**Given data:**
###

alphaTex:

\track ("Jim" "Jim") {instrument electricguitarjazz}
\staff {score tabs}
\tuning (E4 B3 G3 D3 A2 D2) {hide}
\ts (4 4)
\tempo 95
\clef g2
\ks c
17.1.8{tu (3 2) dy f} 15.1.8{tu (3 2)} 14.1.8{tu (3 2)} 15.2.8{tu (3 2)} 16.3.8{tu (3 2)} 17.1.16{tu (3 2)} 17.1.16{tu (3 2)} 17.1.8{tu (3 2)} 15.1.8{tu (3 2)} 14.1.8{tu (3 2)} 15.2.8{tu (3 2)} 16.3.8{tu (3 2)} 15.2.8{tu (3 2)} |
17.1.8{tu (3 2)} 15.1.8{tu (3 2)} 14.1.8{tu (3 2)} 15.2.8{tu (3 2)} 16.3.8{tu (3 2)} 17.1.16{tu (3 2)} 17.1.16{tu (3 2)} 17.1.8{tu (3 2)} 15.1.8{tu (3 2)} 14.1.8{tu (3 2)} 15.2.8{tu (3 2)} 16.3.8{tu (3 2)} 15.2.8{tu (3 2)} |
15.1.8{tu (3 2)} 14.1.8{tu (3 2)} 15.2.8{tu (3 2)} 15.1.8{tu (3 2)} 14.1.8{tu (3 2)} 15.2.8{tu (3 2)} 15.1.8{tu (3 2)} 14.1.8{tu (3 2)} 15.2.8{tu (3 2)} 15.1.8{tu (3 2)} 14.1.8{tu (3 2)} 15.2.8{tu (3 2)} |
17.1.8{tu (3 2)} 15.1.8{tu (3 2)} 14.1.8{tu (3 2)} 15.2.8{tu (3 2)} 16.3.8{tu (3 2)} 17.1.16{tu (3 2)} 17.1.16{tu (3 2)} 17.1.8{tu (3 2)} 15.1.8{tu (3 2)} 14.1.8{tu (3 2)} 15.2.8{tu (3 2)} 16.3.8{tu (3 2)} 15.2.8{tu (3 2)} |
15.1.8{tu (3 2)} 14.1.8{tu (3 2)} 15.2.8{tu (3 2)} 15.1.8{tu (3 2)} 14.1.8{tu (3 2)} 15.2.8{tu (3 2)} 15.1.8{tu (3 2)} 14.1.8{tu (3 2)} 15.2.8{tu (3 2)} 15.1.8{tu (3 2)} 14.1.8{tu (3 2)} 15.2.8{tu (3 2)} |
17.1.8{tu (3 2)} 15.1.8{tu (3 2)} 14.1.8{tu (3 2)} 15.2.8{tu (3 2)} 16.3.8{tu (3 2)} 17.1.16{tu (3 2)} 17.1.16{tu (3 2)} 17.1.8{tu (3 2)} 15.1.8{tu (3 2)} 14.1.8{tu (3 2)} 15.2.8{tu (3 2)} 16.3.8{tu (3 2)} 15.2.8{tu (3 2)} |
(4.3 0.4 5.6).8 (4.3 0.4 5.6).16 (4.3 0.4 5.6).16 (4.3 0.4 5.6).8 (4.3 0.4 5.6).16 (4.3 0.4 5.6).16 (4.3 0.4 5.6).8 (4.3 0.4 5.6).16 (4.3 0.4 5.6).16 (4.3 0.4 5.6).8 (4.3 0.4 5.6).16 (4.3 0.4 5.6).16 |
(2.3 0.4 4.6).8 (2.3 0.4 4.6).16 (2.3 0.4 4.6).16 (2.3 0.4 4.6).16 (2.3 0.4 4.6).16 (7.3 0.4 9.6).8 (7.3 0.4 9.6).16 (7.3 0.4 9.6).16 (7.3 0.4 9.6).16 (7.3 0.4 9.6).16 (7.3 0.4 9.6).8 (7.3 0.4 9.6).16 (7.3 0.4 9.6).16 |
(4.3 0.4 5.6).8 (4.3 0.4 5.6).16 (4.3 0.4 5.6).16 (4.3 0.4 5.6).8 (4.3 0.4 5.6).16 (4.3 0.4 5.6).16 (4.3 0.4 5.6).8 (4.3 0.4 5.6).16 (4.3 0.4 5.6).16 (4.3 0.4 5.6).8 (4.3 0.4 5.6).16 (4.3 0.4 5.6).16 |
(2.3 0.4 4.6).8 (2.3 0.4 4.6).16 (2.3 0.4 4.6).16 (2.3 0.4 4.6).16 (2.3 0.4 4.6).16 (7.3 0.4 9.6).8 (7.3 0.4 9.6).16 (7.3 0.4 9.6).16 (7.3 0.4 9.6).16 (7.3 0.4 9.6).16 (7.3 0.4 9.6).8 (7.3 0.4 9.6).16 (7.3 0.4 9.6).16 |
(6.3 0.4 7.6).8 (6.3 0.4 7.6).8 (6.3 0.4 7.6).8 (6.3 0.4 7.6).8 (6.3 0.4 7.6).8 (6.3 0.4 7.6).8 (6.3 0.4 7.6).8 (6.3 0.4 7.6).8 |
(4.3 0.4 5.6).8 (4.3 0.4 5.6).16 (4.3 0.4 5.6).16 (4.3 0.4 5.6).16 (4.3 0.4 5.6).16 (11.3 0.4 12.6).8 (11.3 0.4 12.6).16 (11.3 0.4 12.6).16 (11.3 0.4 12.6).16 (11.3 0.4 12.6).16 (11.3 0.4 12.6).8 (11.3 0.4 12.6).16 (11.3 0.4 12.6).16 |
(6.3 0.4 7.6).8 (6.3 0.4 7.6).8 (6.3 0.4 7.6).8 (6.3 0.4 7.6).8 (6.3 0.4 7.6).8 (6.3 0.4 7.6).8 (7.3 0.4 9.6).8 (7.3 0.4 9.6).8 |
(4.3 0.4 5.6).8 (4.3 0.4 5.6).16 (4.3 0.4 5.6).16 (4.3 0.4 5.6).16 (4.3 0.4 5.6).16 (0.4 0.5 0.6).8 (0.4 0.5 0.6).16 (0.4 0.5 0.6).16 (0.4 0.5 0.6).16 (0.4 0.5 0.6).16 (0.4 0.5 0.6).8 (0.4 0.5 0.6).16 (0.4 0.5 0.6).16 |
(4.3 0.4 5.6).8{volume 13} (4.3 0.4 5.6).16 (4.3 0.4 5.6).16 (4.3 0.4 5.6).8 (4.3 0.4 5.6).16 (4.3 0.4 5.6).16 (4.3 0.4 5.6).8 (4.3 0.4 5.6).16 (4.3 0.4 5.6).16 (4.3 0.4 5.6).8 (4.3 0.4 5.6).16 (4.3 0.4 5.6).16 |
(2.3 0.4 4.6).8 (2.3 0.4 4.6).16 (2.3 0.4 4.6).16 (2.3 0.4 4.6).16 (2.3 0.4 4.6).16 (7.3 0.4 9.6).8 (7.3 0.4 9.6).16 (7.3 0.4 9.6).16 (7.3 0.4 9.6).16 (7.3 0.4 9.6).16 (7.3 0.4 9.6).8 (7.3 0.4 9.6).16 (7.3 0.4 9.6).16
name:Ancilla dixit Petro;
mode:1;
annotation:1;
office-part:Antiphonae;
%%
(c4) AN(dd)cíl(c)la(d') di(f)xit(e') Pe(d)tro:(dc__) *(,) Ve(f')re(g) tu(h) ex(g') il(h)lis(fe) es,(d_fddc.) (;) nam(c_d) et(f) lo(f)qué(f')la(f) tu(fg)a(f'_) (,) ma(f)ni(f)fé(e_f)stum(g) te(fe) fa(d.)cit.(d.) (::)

###

Copy out every line in the rows above that contains the string "instrument"; the match is case-sensitive.

\track ("Jim" "Jim") {instrument electricguitarjazz}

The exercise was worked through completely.